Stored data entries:
———

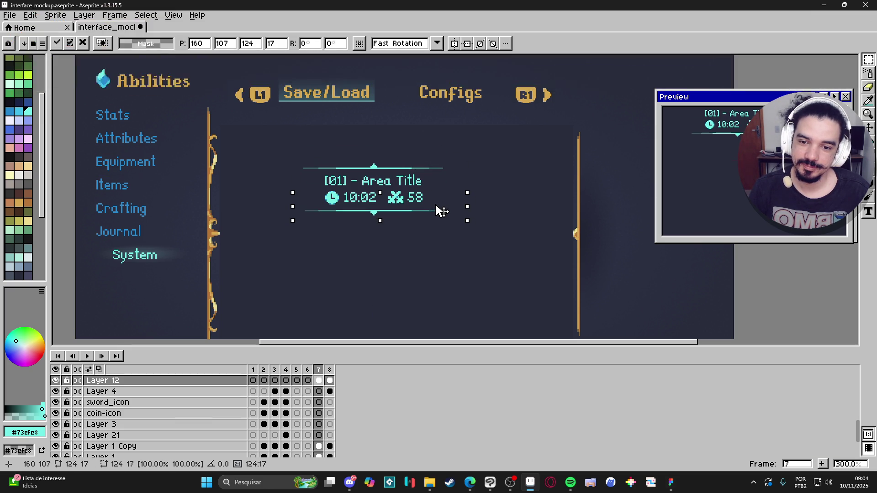
scroll(440, 211, down, 2)
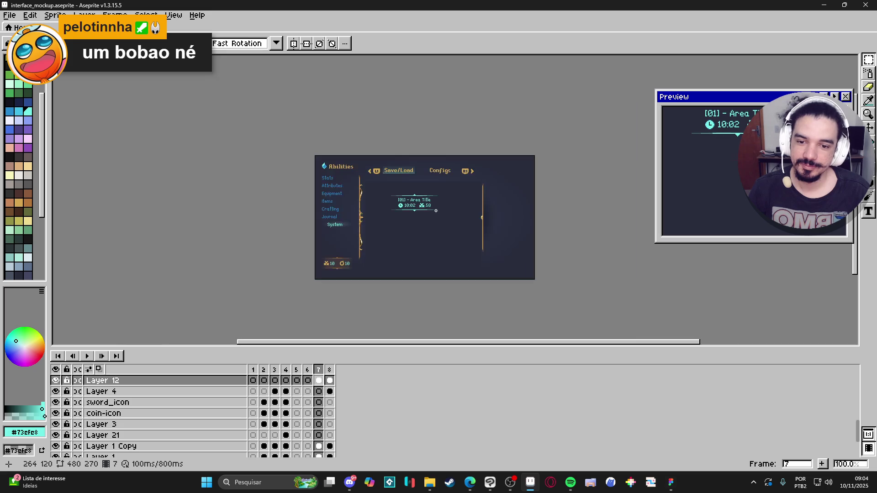
scroll(435, 209, up, 1)
scroll(448, 209, down, 1)
scroll(440, 209, up, 1)
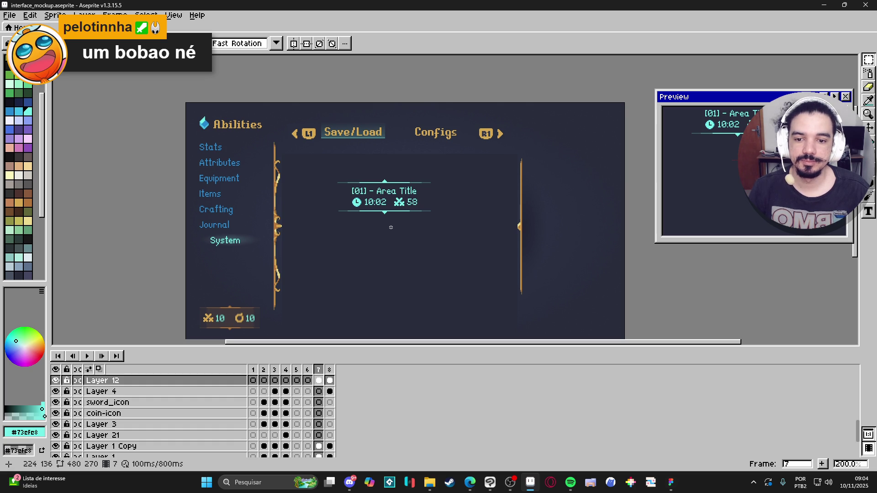
- Scroll around the canvas to bring the whole save slot block into view
scroll(385, 211, up, 3)
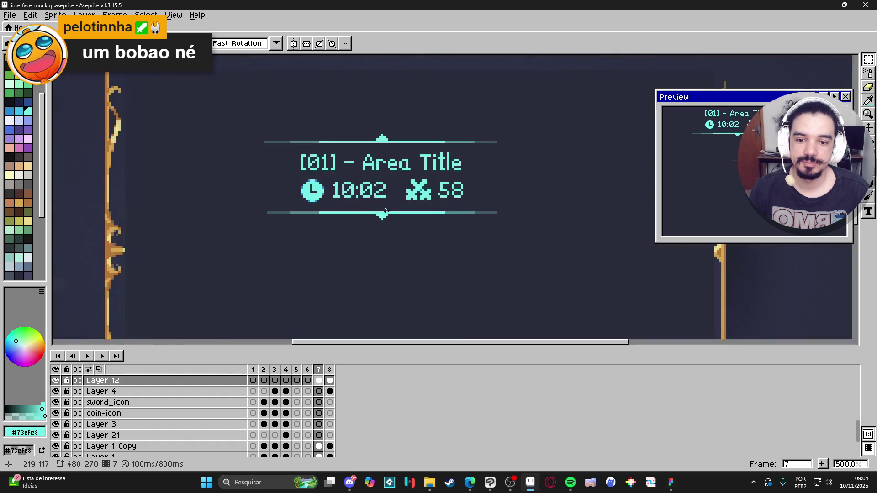
key(b)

———

Exercise goal:
Copy every record exactly, leaving the pictures out.

Solution to this task:
scroll(440, 211, down, 2)
scroll(435, 209, up, 1)
scroll(448, 209, down, 1)
scroll(440, 209, up, 1)
- Scroll around the canvas to bring the whole save slot block into view
scroll(385, 211, up, 3)
key(b)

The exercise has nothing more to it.